There are many different ways you can write a CV for construction job roles. A CV is an important part of applying for new jobs. It provides you with the opportunity to showcase your skills and sell yourself to a potential employer.
CVs are part of recruitment processes, and here at FBR we see a lot of them. Knowing how to write a CV for construction jobs is an important skill. Not every role is the same so learning how to enhance your CV for each job can put you ahead of your competition.
There are fundamental parts of any CV. Let’s look at the essentials and then dive into construction specific CVs.
Basic CV requirements
Every CV will need to have some basic requirements. These are;
- Contact information: a potential employer or recruiter will need to know how to contact you for interviews and with the good news of a job offer.
- About you: provide your recruiter or potential employer a brief overview of who you are. This will help them get to know you and make a quick judgement if you would be a good fit for the team. After all, many employers now are focused on looking for the right candidate who they can skill up and train, over someone who wouldn’t fit in with the team.
- Experience: this is where you provide an overview of your experience in the industry. If you are just starting out, you can include previous experience in other roles and link any and all transferable skills.
- References: be sure to include any references or have the following sentence “happy to provide references upon request.” Most recruitment companies will either ask for the references beforehand. And typically your most recent employer will be one of the references.
Once you have an outline of your CV you can begin to build and expand on it. Adding in qualifications and other relevant information is beneficial.
Construction specific CVs
All CVs can look similar, but having a generic CV is a little dated. Personalising your CV to include industry specific information is key.
If you have industry specific qualifications be sure to include those, and even put them above other qualifications. GCSEs and other qualifications are important, but highlighting industry specific qualifications is better.
If you have worked on specific projects that required key skills, write about them in the experience section. Highlight your relevant skills and experience as much as possible.
The key thing to remember with CVs is to make sure they match the role you are applying for. Whether that is with experience, transferable skills, or a personality match.
How to format your CV for construction jobs
At the top of your CV include a title that links to the industry and job role you are applying for. This makes it easy to place and the employer or recruiter knows what they are looking at.
After that, the next place to go when formatting your CV is the contact information.
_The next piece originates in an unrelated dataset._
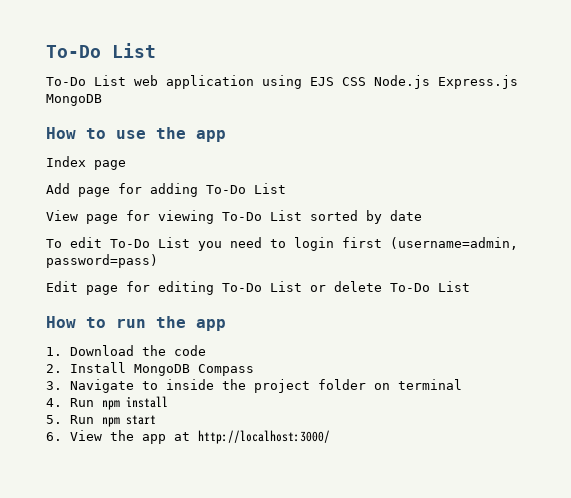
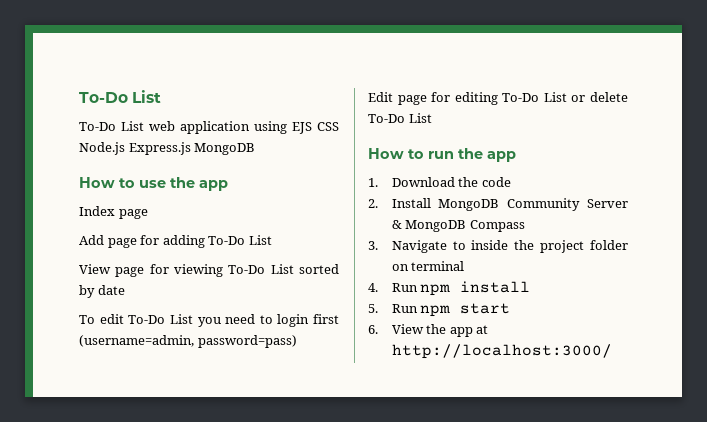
(191, 370) none -> [507,198,628,211] [391,220,467,232] Community Server & MongoDB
This includes your name, date of birth, email address, and phone number. You can include a short bio, or have a personal statement here too. This way everything about you is in one palace.
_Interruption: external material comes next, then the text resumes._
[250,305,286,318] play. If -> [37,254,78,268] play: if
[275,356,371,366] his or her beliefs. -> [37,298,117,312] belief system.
Begin to build out the rest of your CV with qualifications, remember to keep industry specific ones at the top. Include previous job roles and explain in short your responsibilities. Highlight any transferable skills such as communication, operating systems, attention to detail, working independently etc.
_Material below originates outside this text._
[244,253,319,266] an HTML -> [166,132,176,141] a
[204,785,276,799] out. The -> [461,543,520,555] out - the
Once you have completed the main base of your CV you can then begin to play around with it. Add details you think would make an impact on your application. All the while highlighting your qualifications, experience, skills and achievements.
Instead of making a CV on a basic word document, try heading over to Canva. There are many templates you can use to elevate your CV.
CV tips and tricks
When looking at a specific job role, review the job description and make sure to add any buzzwords and details that have been used and apply to you.
Create a portfolio of your previous work. This is a great way to showcase your skills and projects you have worked on. On each image you can detail the scope of the project as well as your specific involvement.
Include a skills bar chart. What this means is that you look at your current skill set and quantify your current level. Rate yourself out of 5 and include a bar chart of those skills, this is a really easy way to gain some attention as well as provide insight into where you rate yourself.
Make your CV skimmable. Recruiters and employers get many, many CVs and job applications a day. Making it easy to read and skimmable means that the relevant information is easy to find and puts you at a higher chance of getting an interview.
Don’t be afraid to add design to your CV. Depending on where you are applying to, adding a design and formatting your CV to be different from a standard white page can help you stand out from the crowd. It also shows that you have put in time and effort, and have great attention to detail. All of these skills are key in many construction jobs. First impressions count, so make sure your CV is a great first impression.
Writing a CV for construction job roles is relatively easy, it just takes time and a little effort. Once you have interviewed or spoken to a potential employer, you can always ask for feedback. Getting feedback on your CV can be extremely helpful as you continue to search for construction jobs.